Есть два типа гнева. Один возникает в результате сострадания; этот тип гнева полезен. Гнев, который мотивирован состраданием или желанием исправить социальную несправедливость без стремления причинить зло другому, – хороший гнев, и ощущать его хорошо. Например, хороший родитель, обеспокоенный поведением своего ребенка, может высказать в его адрес жесткие слова или даже поднять на него руку. Он может рассердиться, но тут нет никакого желания причинить ему вред.
В японских храмах часто поклоняются гневной манифестации буддийского божества Ачалы. Но гневное выражение лица Ачалы отнюдь не вызвано желанием нанести вред живым существам, оно вызвано заботой о них, желанием исправить их ошибки, что сродни с желанием родителей исправить ошибки их детей. Как вы правильно заметили, гнев приносит больше энергии, больше решимости, больше эффективности в действиях по исправлению несправедливости.
– Но, разумеется, он должен сопровождаться состраданием.
– Да. Глубинной мотивацией должно быть сострадание, и оно делает гнев средством для достижения цели.
– Чтобы использовать гнев как мотивационную силу, должны ли мы трансформировать его в другое состояние, во что-то позитивное? Или мы должны оставлять его таким, какой он есть?
– Вопрос в состоянии ума человека или в мотивации, которая определяет действие. Когда мы действуем, это действие происходит в силу причины, которая уже заложена в нас. Если мы действуем, когда наша внутренняя мотивация это ненависть к другому человеку, тогда эта ненависть, выраженная в форме гнева, приводит к разрушительным последствиям. Это негативное действие.
Но если мы действуем исходя из интересов другого человека, если мы мотивированы любовью и симпатией, тогда мы можем дать волю гневу, поскольку мы озабочены благополучием того человека.
Так ведут себя родители, заботясь о своих детях. Если ребенок играет с пузырьком с ядом, например, есть опасность, что яд может попасть ему в рот. Это опасная ситуация, и родитель может крикнуть или ударить ребенка по руке, но только в связи с истинной заботой о нем, для того чтобы отвратить от него опасность.
Как только ребенок бросает пузырек, родитель перестает гневаться. Это потому что гнев был направлен на действие ребенка, которое могло ему навредить, а не на самого ребенка. В таком случае правильно предпринять необходимые меры, для того чтобы остановить ребенка. Такими мерами могут быть окрик или удар.
Если же гнев направлен на человека и при этом есть чувство неприязни к нему, тогда это чувство будет устойчивым. Если кто-то пытается вам навредить или вы чувствуете, что вам вредят, тогда вы можете испытать негативные чувства к человеку, и даже если он перестает вести себя таким образом, вы все еще будете чувствовать неприязнь к нему.
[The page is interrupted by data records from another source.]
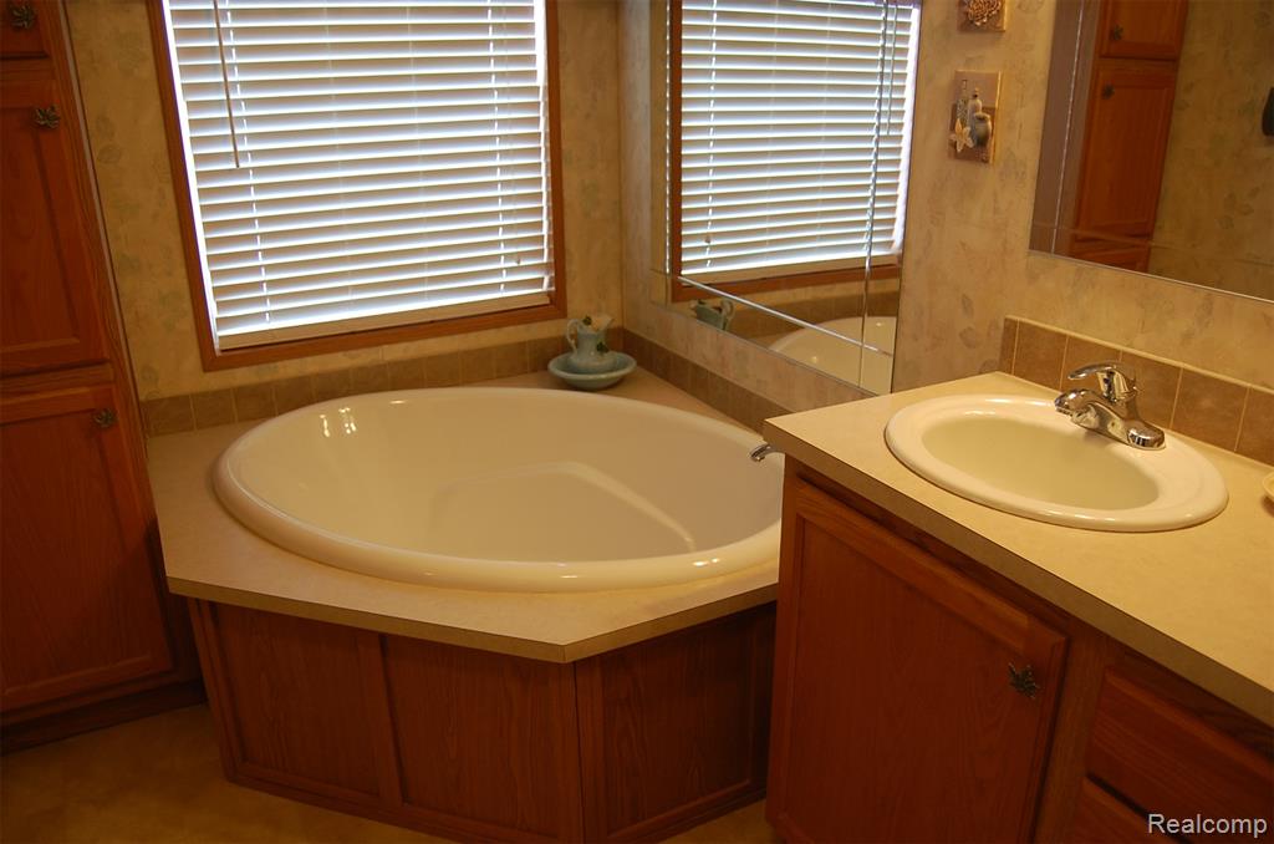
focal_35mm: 27
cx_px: 637
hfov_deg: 67.5
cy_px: 422
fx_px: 953
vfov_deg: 47.7
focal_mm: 18
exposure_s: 1/60
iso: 400
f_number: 4
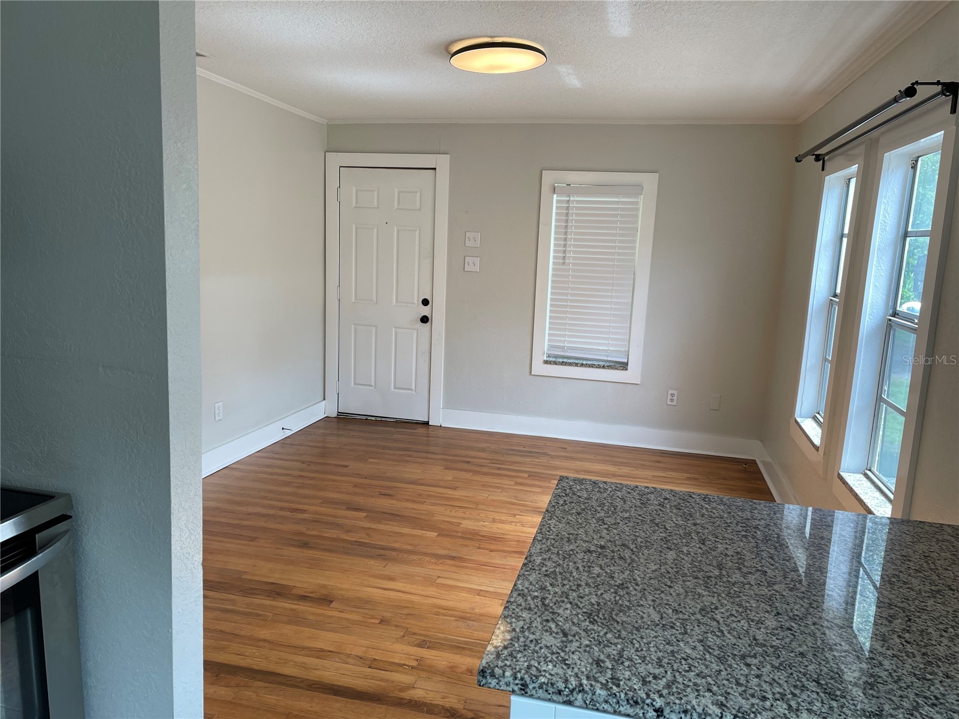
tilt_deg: -8.2
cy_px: 360
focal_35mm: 26
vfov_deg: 53.1
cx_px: 480
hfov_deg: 67.3
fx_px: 720
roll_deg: -2.4
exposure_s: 1/139
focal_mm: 4.2
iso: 32
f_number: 1.6
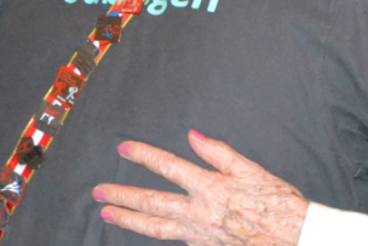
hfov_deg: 10.0
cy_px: 152
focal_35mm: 202
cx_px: 485
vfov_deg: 6.8
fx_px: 2066
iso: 3200
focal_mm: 20
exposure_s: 1/60
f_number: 3.8
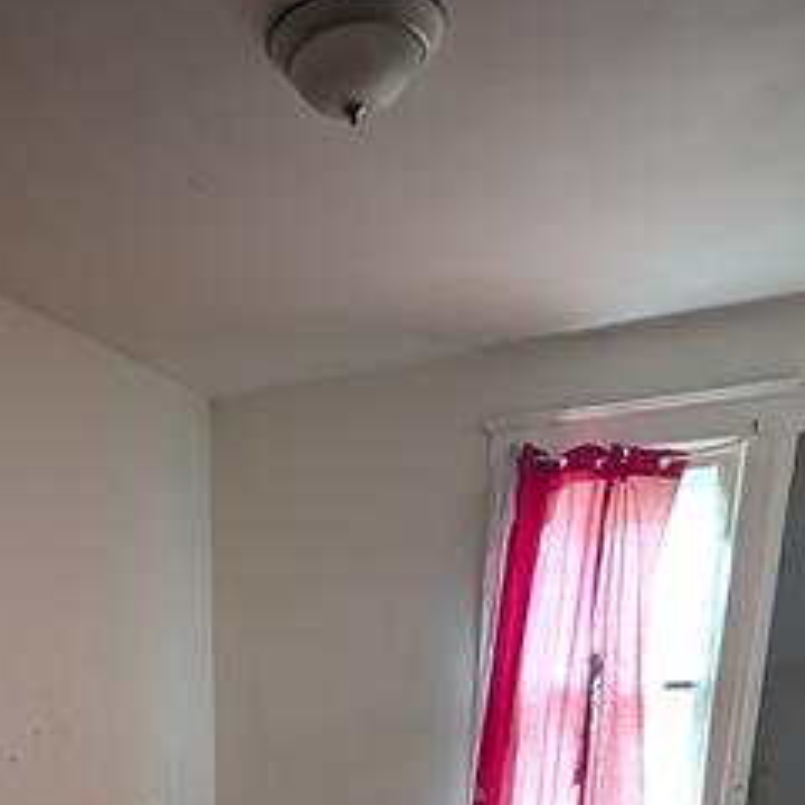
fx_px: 895
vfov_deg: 35.8
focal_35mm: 34
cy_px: 1003
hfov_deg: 46.5
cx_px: 191
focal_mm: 2.02
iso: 944
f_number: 1.7
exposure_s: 1/14.3
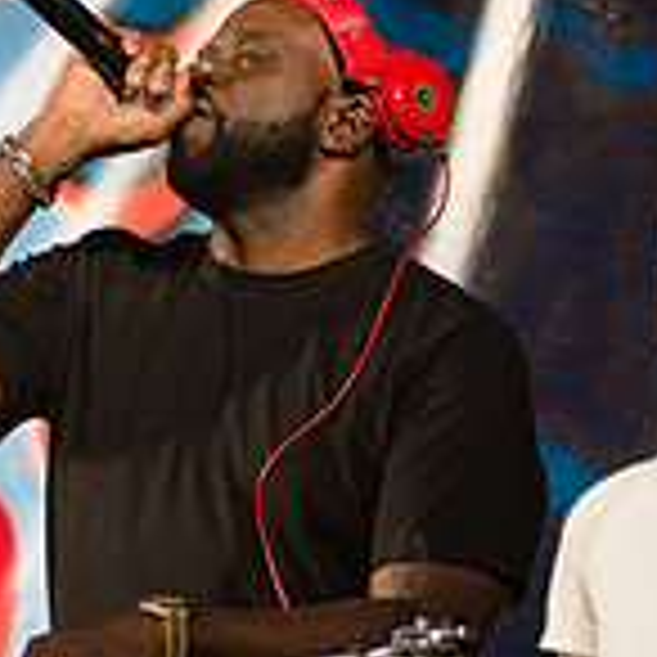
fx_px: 5819
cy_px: 380
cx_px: -176
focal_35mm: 271
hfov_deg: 6.4
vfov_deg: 6.5
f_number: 2.8
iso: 1600
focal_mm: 80
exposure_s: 1/1000
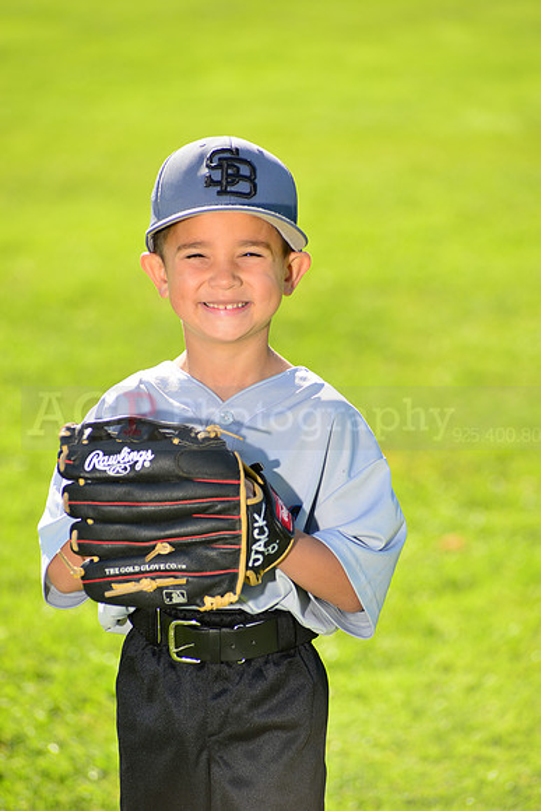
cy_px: 406
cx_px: 270
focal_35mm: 185
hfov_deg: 7.4
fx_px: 4167
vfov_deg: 11.1
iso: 100
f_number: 5
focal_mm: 185
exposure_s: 1/250
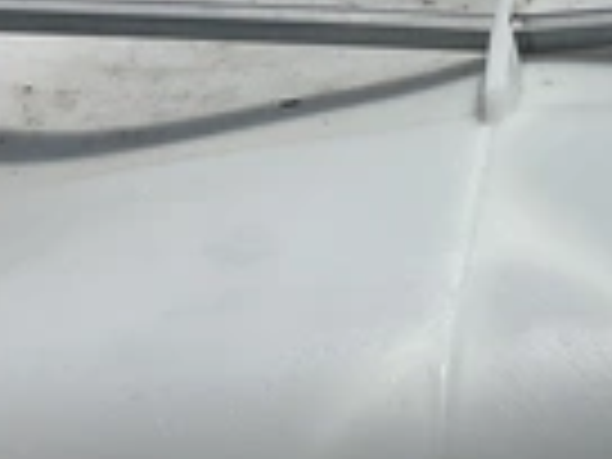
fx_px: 1503
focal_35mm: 85
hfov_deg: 22.5
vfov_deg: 16.9
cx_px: 549
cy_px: -22
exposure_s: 1/6536
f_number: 1.8
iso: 25
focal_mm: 3
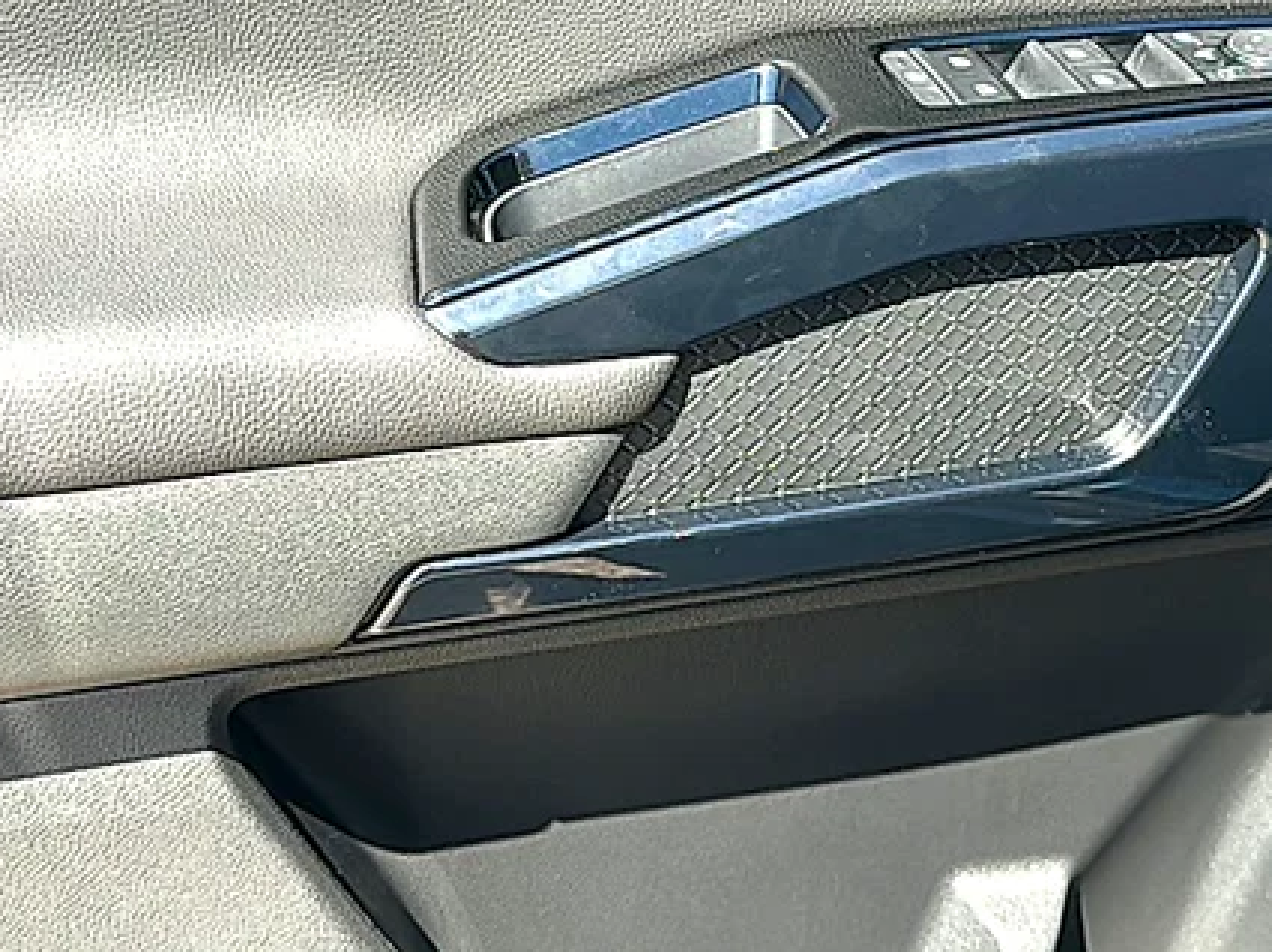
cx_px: 688
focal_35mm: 61
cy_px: 172
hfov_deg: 31.7
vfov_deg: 23.6
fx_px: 2240
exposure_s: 1/715
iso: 80
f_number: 1.78
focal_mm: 6.86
В первом случае, если ребенок бросает пузырек, гнев родителя улетучивается. Два этих типа гнева весьма различны.
– Так что Вы тогда скажете о гневе, направленном на социальную несправедливость? Он может длиться до тех пор, пока несправедливость не будет устранена?
– Гнев, направленный на социальную несправедливость, должен оставаться до тех пор, пока не будет достигнута цель.
– Понятно. Нужно ли продолжать питать это чувство гнева?
– Конечно. Этот гнев направлен на саму социальную несправедливость и сопутствует борьбе за ее устранение. Он необходим для того, чтобы остановить социальную несправедливость и неверные разрушительные действия.